His smile broadened. “Did Kylie know you’d talk to me like this when she sent you over?”
“I have no doubt. She knows what a hardass I can be.”
“Yeah, you’re a real hardass.” He pushed aside the wine bottle and snagged a box of moo shu. “Do you talk to her like this?”
“Are you kidding? Any time I try, she shuts me down with that look. You know that look, right?”
“Oh, yeah. The look that says, ‘One more word and you’re toast.’ ”
“That’s the one.” Trisha made an exclamation point in the air with her fork. “One more word and life as you know it will cease to exist.”
Quinn chuckled. “One more word and I’ll break my racket over your head and wrap the handle around your neck.”
“I don’t think I’ve seen that one,” Trisha said. “She must reserve that one for pesky brothers.”
“I was never pesky.”
Grinning, Trisha waggled her finger at the white takeout box near his elbow. “I think the pancakes and plum sauce are in there.”
He handed it over, sobering when their fingers brushed and heat flushed up his arm. “Thank you,” he said, his voice lower than before. “I needed this.”
She smiled. “Pizza and Chinese food fix everything.”
“Yep,” he said with a nod. “It’s the food.”
35
KYLIE OPENED HER EYES AND YAWNED. GOD, IT felt so good to just lay there and drift. She considered continuing to do just that when she scented garlic in the air. Had Chase mentioned garlic bread? Oh, yeah, and spaghetti.
Stomach rumbling, she sat up and started to scoot off the bed. That was when she realized, holy crap, that she still wore the towel from her shower. Not one of those big, fancy bath towels that covered a lot of acreage, either. This one barely reached from the tops of her breasts to midthigh.

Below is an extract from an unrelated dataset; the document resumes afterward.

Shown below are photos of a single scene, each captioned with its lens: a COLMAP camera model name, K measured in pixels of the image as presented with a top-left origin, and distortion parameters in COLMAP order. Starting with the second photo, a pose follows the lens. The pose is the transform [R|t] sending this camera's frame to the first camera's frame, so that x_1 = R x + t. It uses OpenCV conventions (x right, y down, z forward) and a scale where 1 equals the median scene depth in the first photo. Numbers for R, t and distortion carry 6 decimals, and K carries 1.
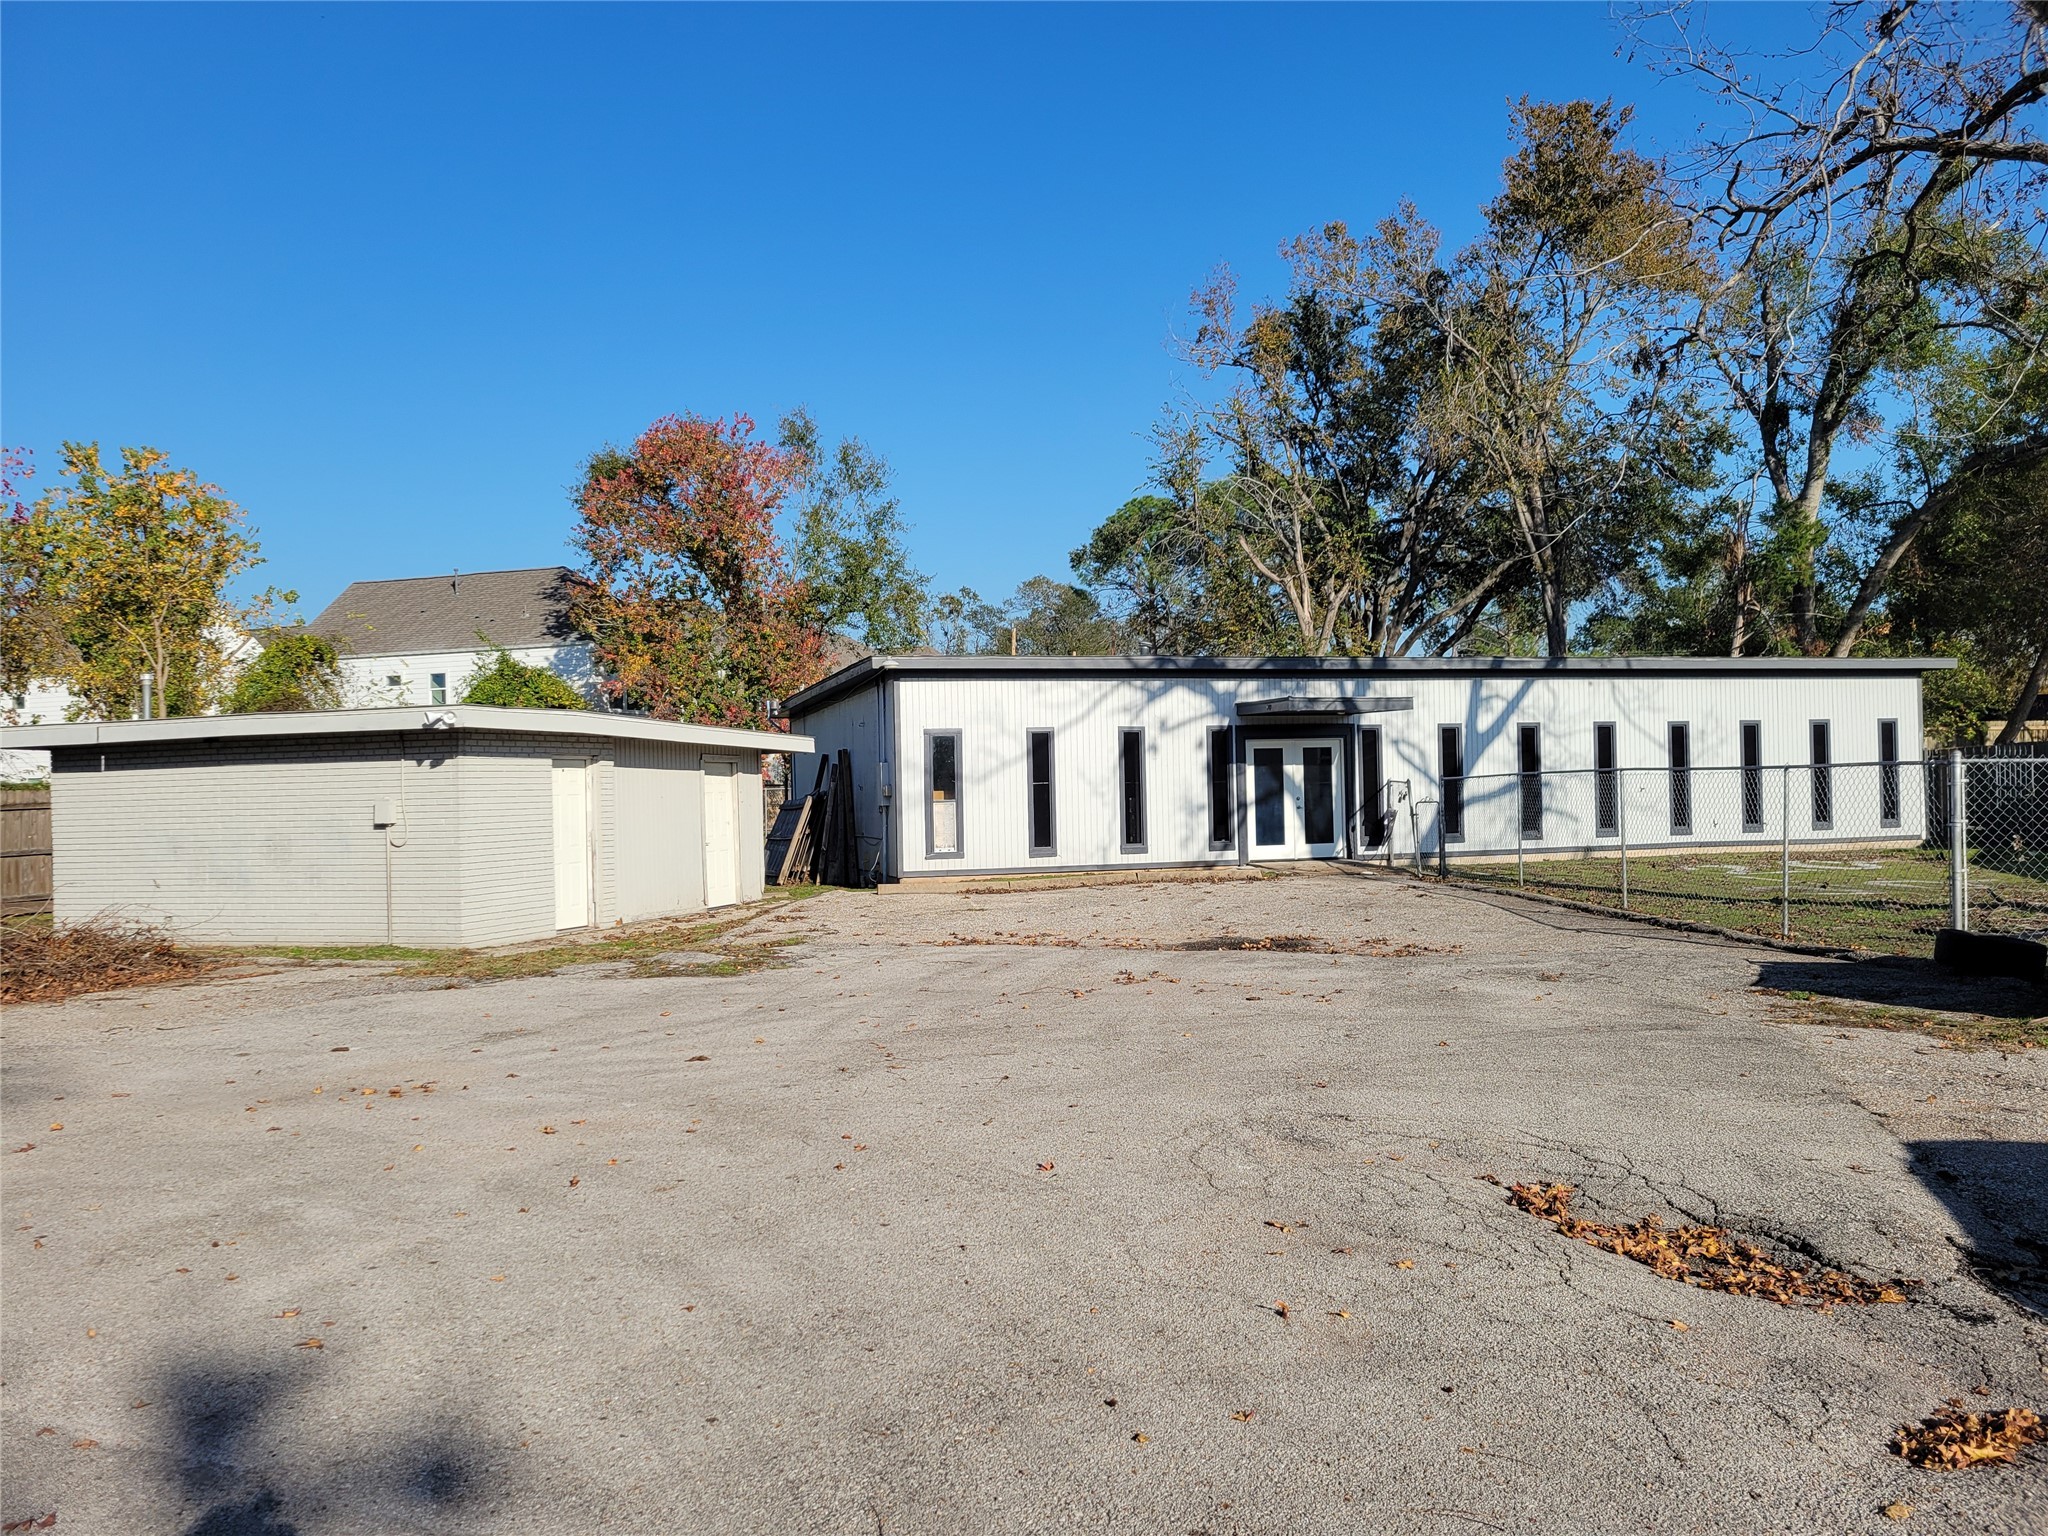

And she had an impression of Chase sitting on the side of the bed talking to her, coaxing her to wake up in a low, sexy voice.
While she’d lain there in nothing but a thin towel.
Her heart thudded in her ears, and her cheeks heated as she remembered the images flitting through her mind as she’d drifted. Chase, shirtless and filmed with perspiration as he’d fired tennis shots at her under the hot sun. Chase, muscles and tanned skin streaming with seawater as he rose out of the surf, swim trunks clinging to the part of him that made her throb with want. Chase kissing the side of her neck, the underside of her jaw, teeth nibbling at the pulse in her throat, hands and fingers stroking and soothing and, oh, yeah, venturing slowly and agonizingly into dark, weeping places that ached for attention. The best part had been building when she woke up and found Chase right there, watching her with an intensity that speared right through her.